The State Department’s monthly Visa Bulletin offered another signal of strain as the pause and holds unfolded, because it warned about the pace of number usage even for countries not under suspension.
In the March 2026 Visa Bulletin, some employment-based categories such as EB-2 and EB-3 saw modest “forward movement” for countries not under suspension, but the Department of State warned that “future advancement will depend on how quickly available numbers are used.”
The bulletin also cautioned that “retrogression may be necessary later in the fiscal year,” language that can reshape planning for applicants tracking priority dates and employer timelines.
Meanwhile, DHS published a final rule on Jan. 12, 2026, increasing premium processing fees to account for inflation, adding costs for those who pay for faster processing where it is available.
Premium processing does not apply to every immigration benefit, and it does not change the Department of State’s ability to issue immigrant visas during a pause, but it remains a tool used by some employers and applicants seeking quicker action on eligible USCIS filings.
In practice, the new restrictions placed the Department of State and USCIS at different chokepoints in the system, with consular officers controlling immigrant visa issuance abroad while USCIS controls adjudication of many benefits inside the country.
Consular processing applicants generally depend on the Department of State for interviews and final visa printing, so a pause can halt travel and reunification even after long waits and completed paperwork.
Applicants seeking adjustment of status inside the U.S. depend on USCIS officers for interviews, requests for evidence, and final approvals, meaning internal adjudication holds can slow or stop decisions even if filing continues.
The scope of affected countries also means mixed-status families and multinational employers could see uneven outcomes, where one relative’s nationality triggers a hold while another relative’s case proceeds under standard timelines.

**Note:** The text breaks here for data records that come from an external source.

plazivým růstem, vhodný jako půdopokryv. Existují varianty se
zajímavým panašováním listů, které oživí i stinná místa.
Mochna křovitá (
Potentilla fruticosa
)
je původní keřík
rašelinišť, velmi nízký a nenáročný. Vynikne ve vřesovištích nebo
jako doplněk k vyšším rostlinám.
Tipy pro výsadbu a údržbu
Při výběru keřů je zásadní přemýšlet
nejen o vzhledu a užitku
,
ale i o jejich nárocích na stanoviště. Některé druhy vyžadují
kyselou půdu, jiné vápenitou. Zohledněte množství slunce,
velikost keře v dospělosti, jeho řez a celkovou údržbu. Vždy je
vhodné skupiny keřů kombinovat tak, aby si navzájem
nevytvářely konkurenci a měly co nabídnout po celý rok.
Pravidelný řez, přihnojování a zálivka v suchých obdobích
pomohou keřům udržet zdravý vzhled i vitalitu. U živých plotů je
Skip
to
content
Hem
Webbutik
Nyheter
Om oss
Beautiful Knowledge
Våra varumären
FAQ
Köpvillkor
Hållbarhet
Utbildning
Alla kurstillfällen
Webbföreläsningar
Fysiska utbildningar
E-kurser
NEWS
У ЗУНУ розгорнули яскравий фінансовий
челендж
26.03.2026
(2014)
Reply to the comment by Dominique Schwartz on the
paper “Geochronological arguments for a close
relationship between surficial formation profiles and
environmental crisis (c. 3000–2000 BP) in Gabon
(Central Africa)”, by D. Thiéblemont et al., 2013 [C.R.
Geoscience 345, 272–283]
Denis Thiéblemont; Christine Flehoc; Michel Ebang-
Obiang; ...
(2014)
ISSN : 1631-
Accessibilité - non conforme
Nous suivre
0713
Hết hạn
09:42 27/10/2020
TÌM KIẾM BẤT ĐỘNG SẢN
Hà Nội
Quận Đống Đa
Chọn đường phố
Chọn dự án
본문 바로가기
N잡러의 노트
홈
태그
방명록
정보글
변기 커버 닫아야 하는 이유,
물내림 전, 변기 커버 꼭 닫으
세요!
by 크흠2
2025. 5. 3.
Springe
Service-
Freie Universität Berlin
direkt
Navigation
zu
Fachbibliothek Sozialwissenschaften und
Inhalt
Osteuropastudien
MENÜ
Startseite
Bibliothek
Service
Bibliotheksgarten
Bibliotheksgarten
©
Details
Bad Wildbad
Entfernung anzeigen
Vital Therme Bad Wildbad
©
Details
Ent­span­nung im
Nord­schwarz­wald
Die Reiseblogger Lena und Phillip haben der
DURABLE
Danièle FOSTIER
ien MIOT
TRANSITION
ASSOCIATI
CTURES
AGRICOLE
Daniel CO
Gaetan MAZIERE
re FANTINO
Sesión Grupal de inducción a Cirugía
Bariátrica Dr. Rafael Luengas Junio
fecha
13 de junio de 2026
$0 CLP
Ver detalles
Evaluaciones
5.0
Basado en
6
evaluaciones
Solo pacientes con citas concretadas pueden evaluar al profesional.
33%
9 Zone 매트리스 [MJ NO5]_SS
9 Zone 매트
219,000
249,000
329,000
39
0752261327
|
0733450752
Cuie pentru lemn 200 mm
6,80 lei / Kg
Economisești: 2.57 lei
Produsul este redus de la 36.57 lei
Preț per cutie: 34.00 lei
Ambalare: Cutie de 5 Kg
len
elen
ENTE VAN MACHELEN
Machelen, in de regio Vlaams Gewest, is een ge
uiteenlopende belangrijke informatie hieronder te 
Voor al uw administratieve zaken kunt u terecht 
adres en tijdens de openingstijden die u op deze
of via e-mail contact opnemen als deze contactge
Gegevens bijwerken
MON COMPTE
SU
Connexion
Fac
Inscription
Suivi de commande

Because the lists differ between the security-based suspensions and the public benefit pause, applicants can face different barriers depending on which policy governs their case, and whether they are seeking an immigrant visa or another type of benefit.
For public guidance, USCIS has directed readers to its USCIS Policy Newsroom, where the agency posts updates and announcements, while the Department of State publishes monthly cutoffs and notes in its Department of State Visa Bulletins.
Presidential actions like PP 10998 appear through the White House’s Presidential Proclamations, and USCIS policy directives such as PM-602-0194 appear in its policy memoranda.
Applicants and attorneys tracking the pause and the adjudication holds have focused on whether the Department of State issues further consular notices, whether USCIS updates policy guidance on holds and re-reviews, and whether country lists change.
Updates typically show up through USCIS policy postings and news releases, Department of State consular announcements, and the Visa Bulletin, which also signals broader pressure in the system through warnings about number usage.
Implementation can vary over time and across processing locations, leaving applicants watching for signals that issuance resumes, screening procedures change, or adjudication holds lift for specific nationalities covered by Presidential Proclamation 10998.